Images of plotted data
"""

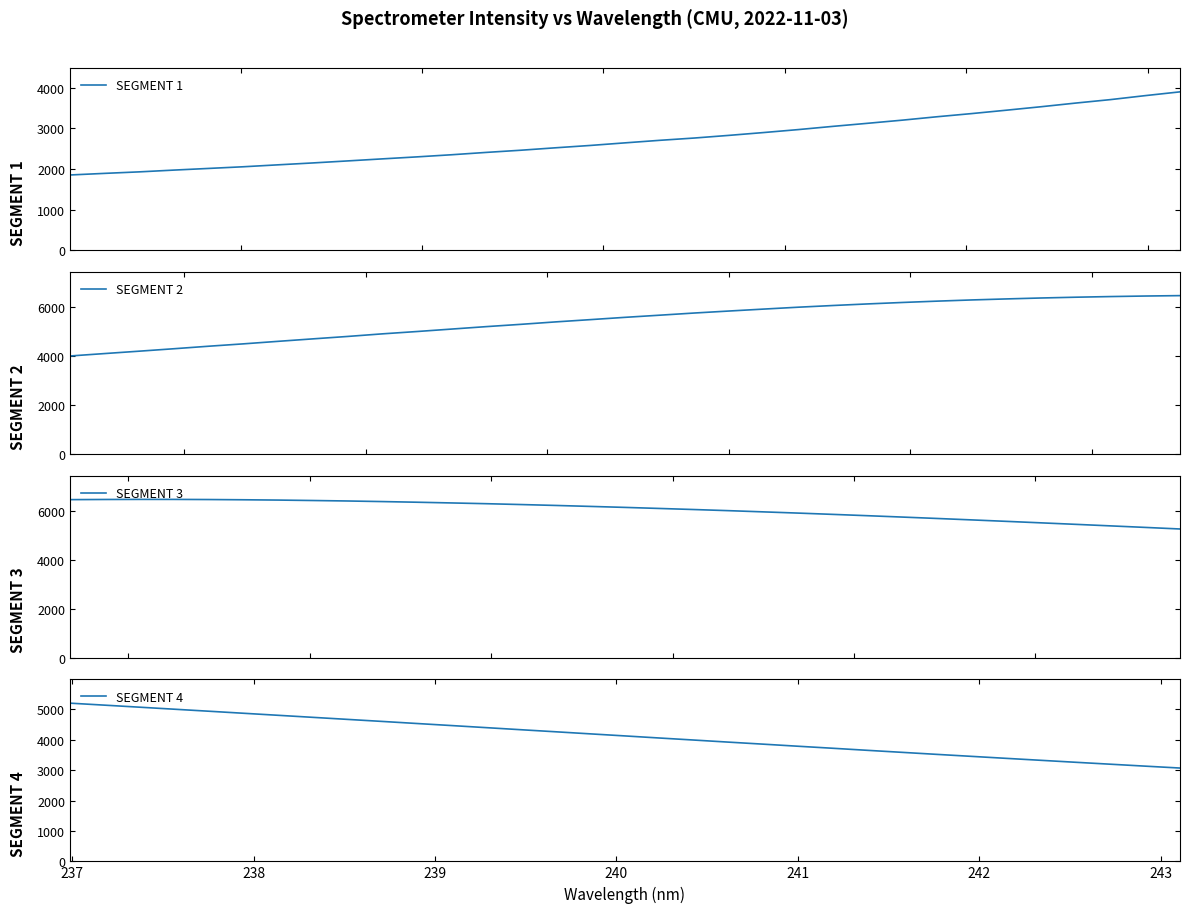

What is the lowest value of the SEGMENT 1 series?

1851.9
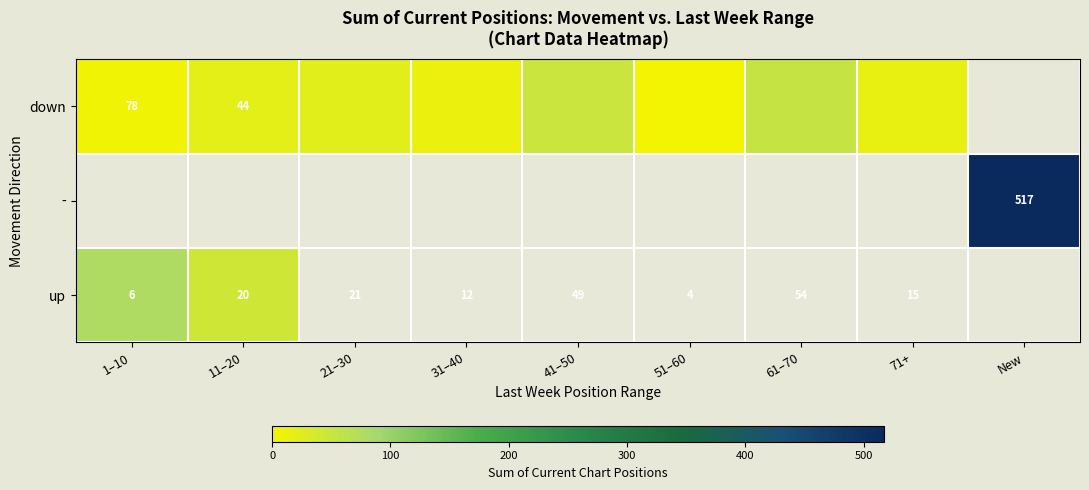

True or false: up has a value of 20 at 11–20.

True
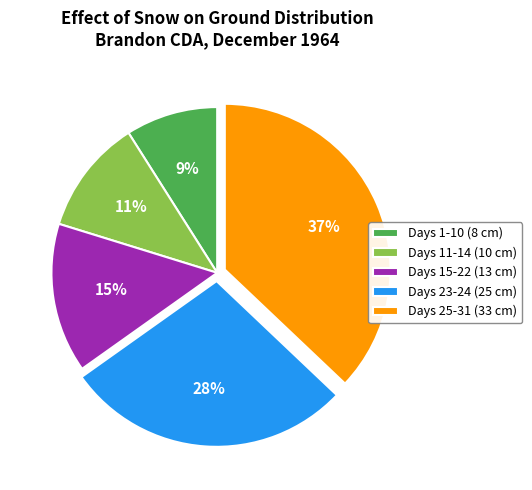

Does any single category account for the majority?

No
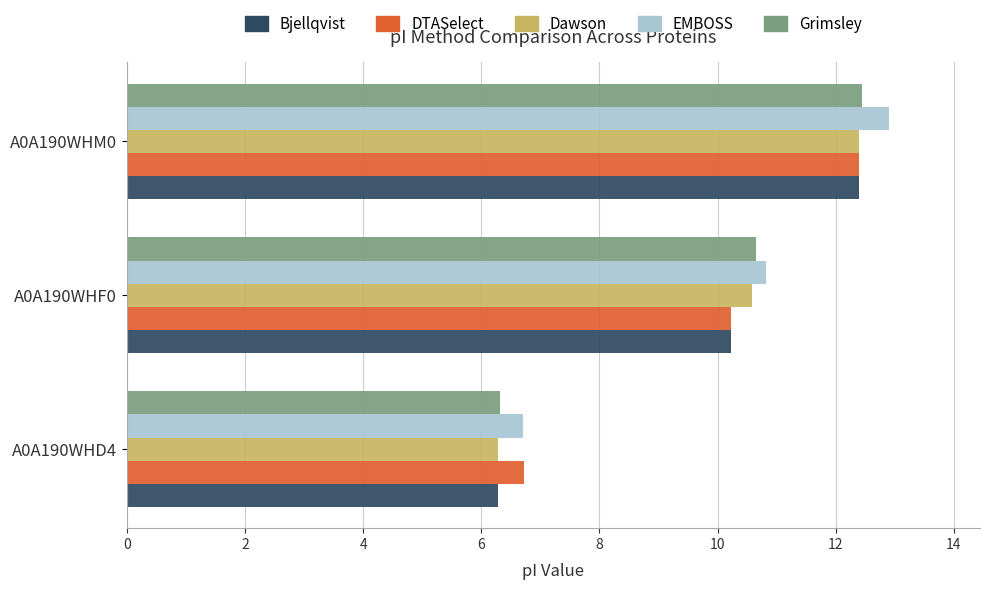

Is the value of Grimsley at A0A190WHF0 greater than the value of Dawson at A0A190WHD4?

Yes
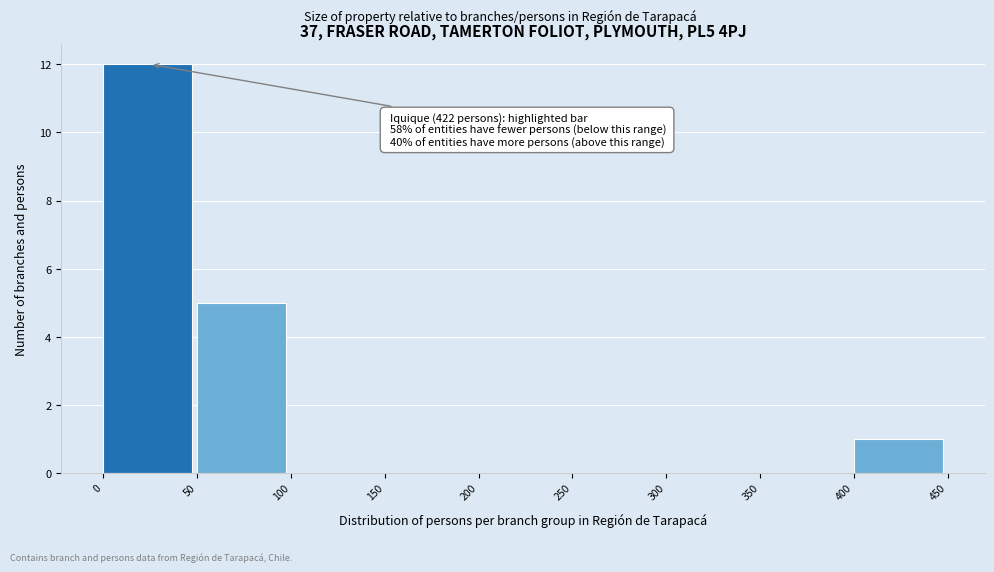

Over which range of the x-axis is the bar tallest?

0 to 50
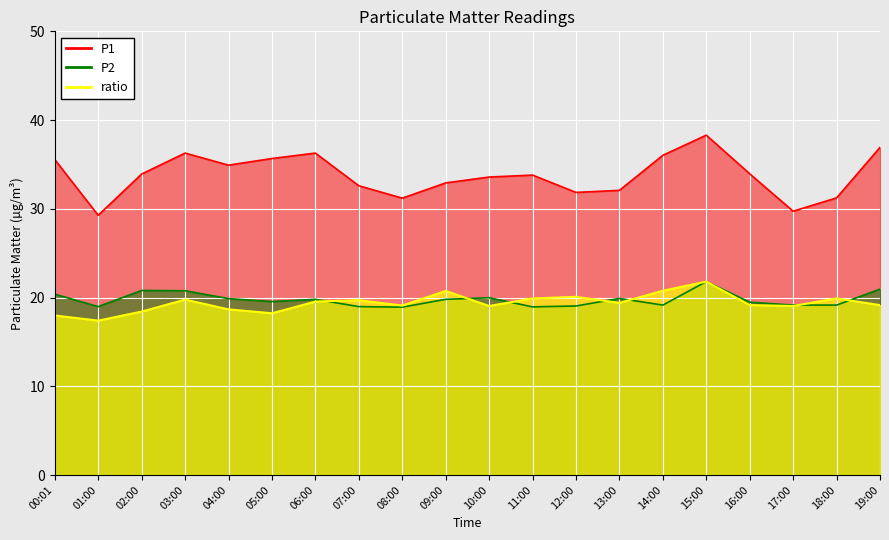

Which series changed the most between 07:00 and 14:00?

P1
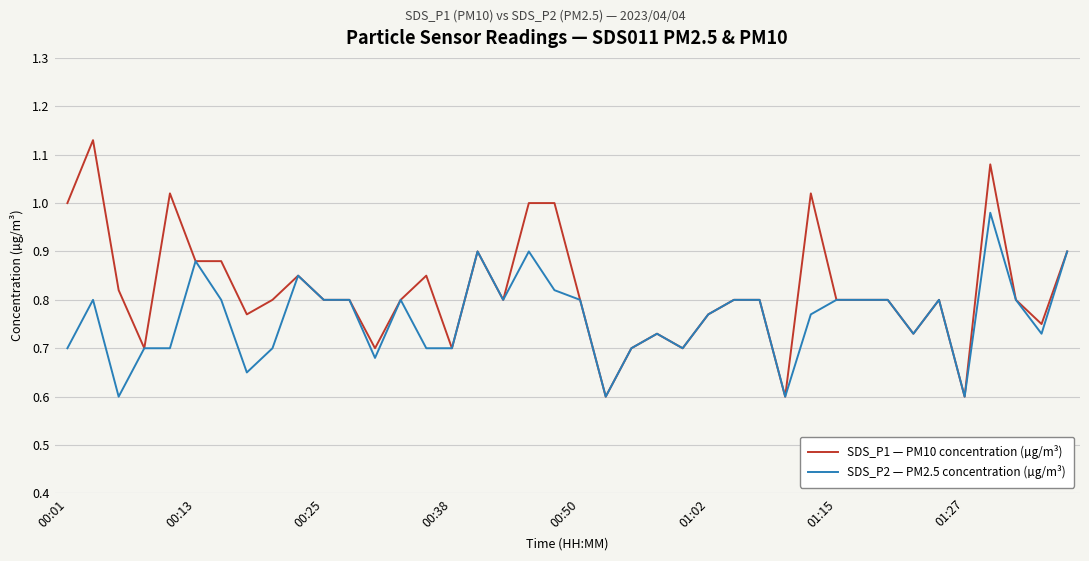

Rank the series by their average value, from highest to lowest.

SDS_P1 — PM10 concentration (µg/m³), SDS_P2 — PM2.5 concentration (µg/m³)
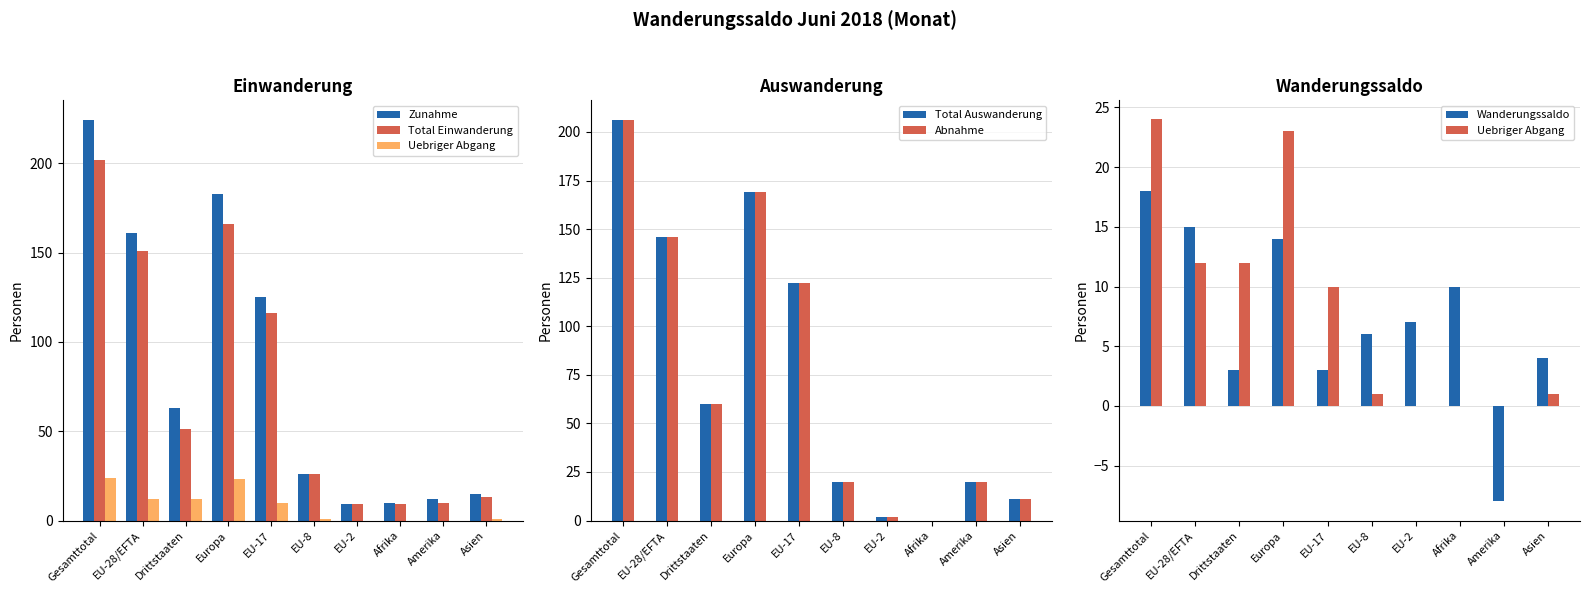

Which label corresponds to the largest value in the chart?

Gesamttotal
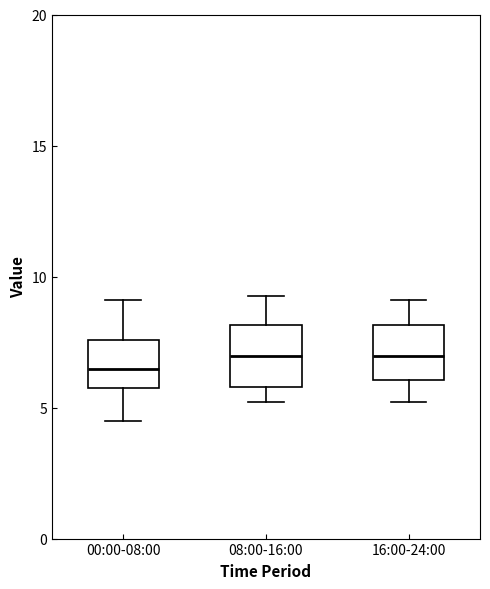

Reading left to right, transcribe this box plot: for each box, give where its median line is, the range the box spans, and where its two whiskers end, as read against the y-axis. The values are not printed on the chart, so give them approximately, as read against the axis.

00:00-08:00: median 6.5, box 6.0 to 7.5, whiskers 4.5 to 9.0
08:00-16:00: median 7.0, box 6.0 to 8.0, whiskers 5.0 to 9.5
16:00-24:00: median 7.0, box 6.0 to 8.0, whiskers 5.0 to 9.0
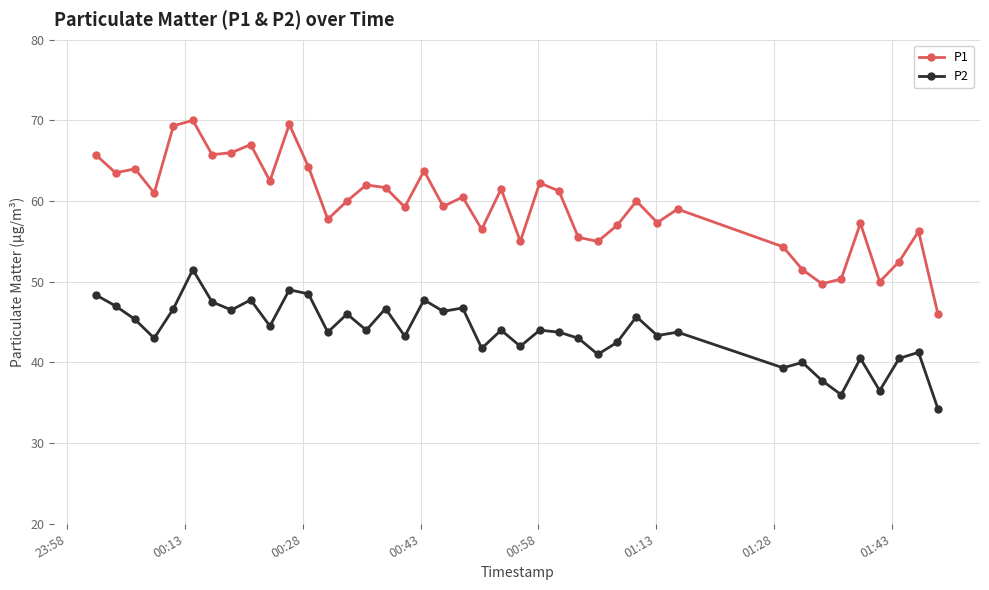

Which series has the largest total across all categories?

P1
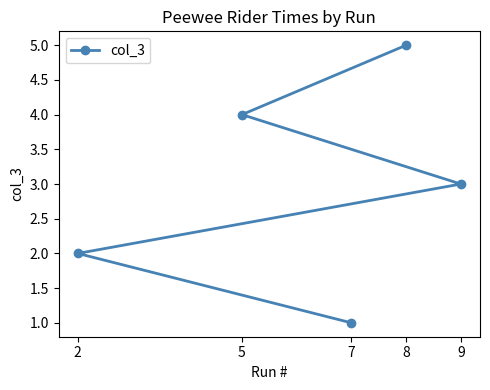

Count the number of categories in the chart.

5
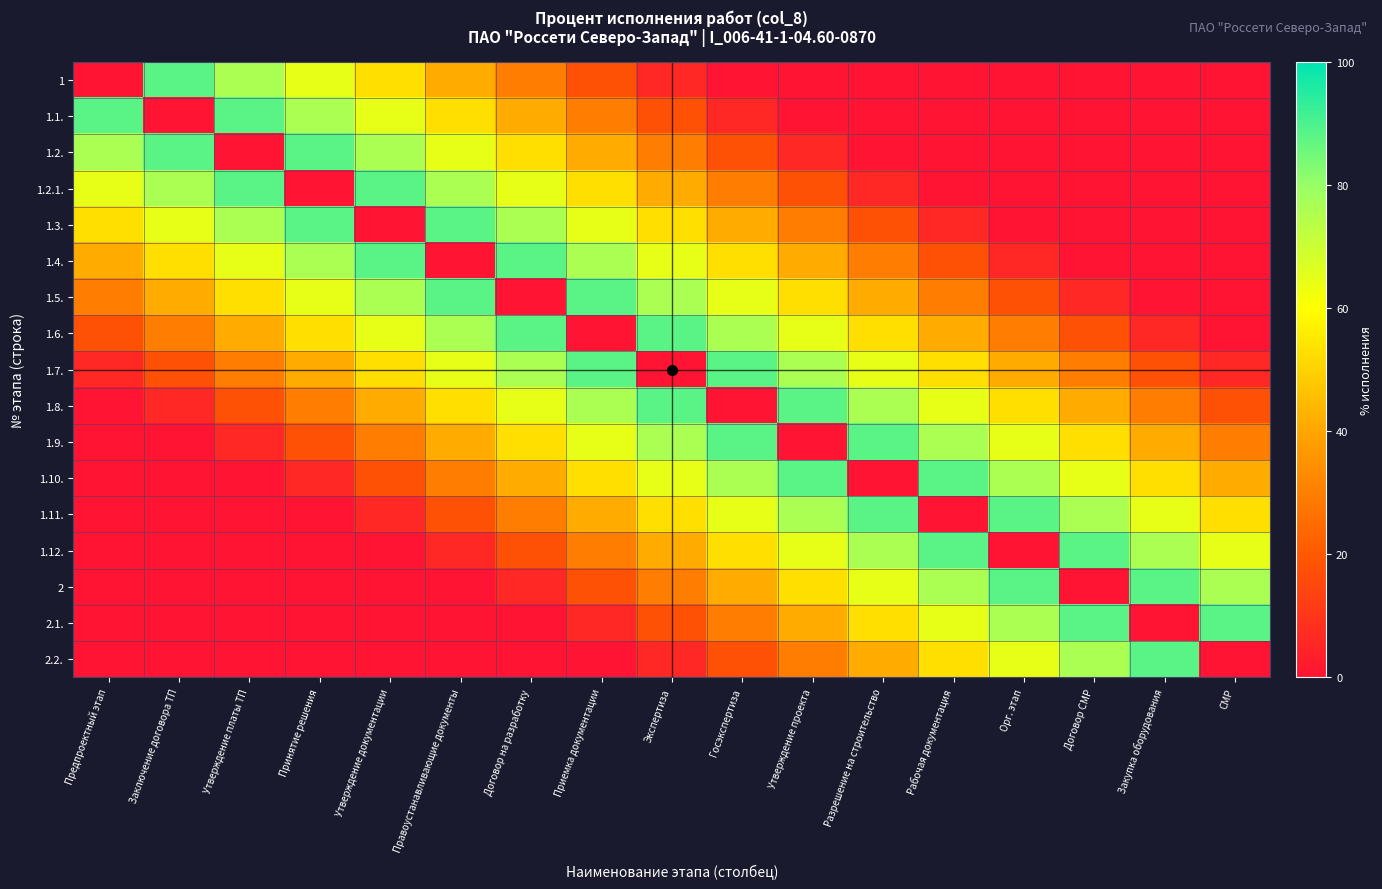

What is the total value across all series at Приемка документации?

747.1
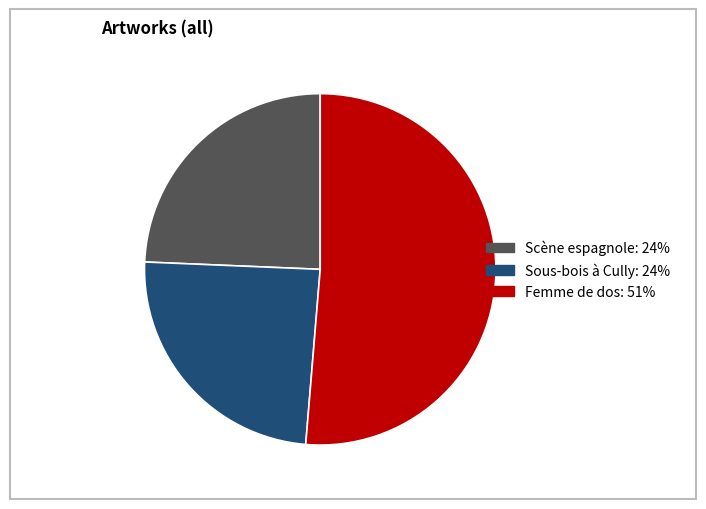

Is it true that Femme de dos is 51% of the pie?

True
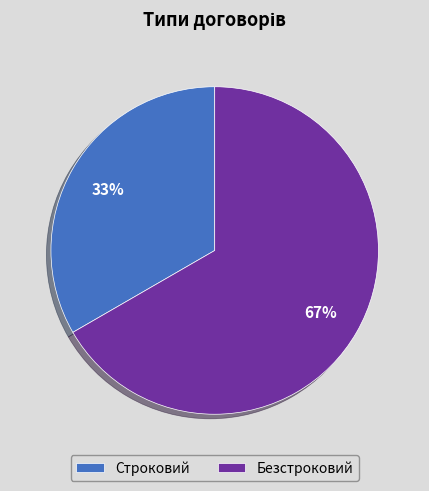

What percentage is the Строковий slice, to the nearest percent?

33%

"""

*Task to complete*
Find each line in the listing above that contains the word "lowest", and copy those lines.

*Response*
What is the lowest value of the SEGMENT 1 series?
Rank the series by their average value, from highest to lowest.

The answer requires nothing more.